Classroom lesson · The Sistine Chapel Ceiling · 🇻🇦 Vatican City

The Sistine Chapel Ceiling

Michelangelo's masterpiece, painted lying on his back

The painted ceiling of the Sistine Chapel showing vivid Renaissance frescoes

Photo · Wikimedia Commons

What is it?

The Sistine Chapel is a famous hall inside Vatican City with one of the most incredible painted ceilings in the world. An artist called Michelangelo painted it between 1508 and 1512 - that is four years of work, mostly lying on his back on a high wooden platform, with paint dripping down onto his face.

Tell me more

Michelangelo painted the ceiling in a style called fresco, where artists apply colour to wet plaster so the pigment soaks in and lasts for hundreds of years. The ceiling is about 40 metres long and 14 metres wide - imagine laying seven double-decker buses end to end. It shows more than 300 figures in vivid colours that still look bright today, over 500 years later.

Michelangelo was 33 years old when he started painting the ceiling. He built a special curved scaffold so he and his assistants could reach the ceiling without hurting the floor below. He worked in sections, starting at the entrance end. Each section had to be finished before the plaster dried - usually within a day - so the paint would bond permanently to the wall.

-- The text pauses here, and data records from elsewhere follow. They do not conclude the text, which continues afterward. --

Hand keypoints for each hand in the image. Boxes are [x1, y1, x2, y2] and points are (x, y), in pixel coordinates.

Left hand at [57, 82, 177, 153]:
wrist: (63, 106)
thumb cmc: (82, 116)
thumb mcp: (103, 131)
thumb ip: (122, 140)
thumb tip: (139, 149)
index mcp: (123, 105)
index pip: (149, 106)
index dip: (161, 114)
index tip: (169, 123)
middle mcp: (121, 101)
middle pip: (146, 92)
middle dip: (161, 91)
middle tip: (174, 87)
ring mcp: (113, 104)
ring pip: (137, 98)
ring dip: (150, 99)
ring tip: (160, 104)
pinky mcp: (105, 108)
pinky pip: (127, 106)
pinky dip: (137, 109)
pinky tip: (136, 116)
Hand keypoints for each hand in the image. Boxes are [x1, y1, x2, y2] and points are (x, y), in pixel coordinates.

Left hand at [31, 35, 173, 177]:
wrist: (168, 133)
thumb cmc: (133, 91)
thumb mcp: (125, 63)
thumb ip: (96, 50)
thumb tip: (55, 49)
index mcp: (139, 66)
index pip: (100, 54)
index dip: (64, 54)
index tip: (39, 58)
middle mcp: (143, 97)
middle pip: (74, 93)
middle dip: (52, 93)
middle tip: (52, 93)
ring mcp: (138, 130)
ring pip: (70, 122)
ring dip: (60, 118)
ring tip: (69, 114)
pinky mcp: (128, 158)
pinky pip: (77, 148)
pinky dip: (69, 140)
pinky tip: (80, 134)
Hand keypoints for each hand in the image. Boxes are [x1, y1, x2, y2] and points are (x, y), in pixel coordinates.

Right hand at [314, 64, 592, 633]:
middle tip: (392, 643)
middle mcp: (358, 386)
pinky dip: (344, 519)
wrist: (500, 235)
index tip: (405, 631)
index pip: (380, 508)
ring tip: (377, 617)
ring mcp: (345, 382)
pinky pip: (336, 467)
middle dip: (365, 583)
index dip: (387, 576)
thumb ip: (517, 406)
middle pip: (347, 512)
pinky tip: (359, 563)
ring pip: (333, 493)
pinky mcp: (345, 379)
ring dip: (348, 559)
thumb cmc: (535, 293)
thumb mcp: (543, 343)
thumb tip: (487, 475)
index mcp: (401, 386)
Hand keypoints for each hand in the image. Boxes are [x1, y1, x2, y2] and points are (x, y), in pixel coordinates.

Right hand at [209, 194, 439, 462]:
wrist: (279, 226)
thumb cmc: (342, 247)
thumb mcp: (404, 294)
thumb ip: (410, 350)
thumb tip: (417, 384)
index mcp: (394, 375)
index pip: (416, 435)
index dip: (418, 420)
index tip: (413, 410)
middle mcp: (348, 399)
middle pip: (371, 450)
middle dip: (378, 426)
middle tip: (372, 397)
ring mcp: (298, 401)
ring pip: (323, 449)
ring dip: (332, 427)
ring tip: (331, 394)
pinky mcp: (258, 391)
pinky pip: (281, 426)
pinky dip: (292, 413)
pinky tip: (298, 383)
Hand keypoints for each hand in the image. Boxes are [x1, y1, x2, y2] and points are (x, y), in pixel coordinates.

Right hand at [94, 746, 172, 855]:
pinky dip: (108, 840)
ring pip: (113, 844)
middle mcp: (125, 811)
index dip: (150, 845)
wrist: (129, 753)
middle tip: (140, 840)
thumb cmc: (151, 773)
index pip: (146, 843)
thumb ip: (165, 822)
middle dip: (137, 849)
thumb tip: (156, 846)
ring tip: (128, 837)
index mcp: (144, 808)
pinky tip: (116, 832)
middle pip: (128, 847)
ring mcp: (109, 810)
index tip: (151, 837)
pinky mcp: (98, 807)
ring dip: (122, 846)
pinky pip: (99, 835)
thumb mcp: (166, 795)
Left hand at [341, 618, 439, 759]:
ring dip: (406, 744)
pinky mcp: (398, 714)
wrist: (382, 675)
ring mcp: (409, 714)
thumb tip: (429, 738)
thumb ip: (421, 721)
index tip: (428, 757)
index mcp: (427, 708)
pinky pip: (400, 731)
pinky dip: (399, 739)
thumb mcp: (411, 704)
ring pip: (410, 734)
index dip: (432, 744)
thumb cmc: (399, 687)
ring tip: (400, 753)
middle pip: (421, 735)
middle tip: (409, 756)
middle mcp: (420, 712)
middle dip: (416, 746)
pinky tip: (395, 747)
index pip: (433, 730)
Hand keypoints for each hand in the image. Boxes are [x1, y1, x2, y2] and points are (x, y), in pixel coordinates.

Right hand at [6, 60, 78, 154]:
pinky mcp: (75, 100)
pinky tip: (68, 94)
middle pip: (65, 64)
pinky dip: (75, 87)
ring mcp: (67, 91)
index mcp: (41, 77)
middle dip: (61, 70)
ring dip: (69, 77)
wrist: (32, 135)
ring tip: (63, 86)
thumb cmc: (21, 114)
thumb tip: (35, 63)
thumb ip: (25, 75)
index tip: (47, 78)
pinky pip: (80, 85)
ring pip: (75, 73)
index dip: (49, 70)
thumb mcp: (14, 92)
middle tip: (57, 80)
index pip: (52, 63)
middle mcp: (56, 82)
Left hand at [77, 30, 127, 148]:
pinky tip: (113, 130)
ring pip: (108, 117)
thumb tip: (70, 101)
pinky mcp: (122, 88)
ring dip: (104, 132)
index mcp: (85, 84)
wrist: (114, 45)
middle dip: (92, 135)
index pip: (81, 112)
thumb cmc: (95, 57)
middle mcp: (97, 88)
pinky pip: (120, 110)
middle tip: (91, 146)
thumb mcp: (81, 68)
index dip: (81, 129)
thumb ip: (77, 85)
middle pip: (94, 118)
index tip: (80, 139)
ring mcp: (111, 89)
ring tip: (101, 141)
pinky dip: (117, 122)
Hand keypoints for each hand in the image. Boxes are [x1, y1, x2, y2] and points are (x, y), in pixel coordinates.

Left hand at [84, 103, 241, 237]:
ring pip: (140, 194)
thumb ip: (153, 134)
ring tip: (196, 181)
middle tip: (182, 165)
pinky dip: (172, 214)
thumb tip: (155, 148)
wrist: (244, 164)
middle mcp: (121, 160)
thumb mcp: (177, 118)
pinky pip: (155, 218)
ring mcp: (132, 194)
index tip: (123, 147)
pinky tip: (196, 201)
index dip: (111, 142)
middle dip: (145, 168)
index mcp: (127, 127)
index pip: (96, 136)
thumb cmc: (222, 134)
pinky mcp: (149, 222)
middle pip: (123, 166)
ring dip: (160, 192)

According to his letters, the work was incredibly uncomfortable. He had to keep his neck bent back and his arms raised for hours at a time, and paint kept falling into his eyes. By the end of four years his neck and eyes hurt so much that he said he could only read letters by holding them above his head. Even so, the finished ceiling is considered one of the greatest artworks ever made.

In the classroom

Walk your class through this in 15 minutes.

Talk together

Discussion prompts

  1. 01Michelangelo spent four years on one painting. Have you ever worked on something for a really long time? How did it feel to finish it?
  2. 02The fresco technique means the paint soaks into the plaster while it is still wet. Why might that make it last longer than paint on a dry wall?
  3. 03Michelangelo found the work very uncomfortable but kept going. What helps you keep going when something is really hard?
Try this

Classroom activity

Tape a sheet of paper under a desk so it hangs upside-down. Lie on your back and try to draw a simple picture on the paper using felt-tip pens. After two minutes, sit up and compare your drawing with what Michelangelo achieved over four years. What was the hardest part?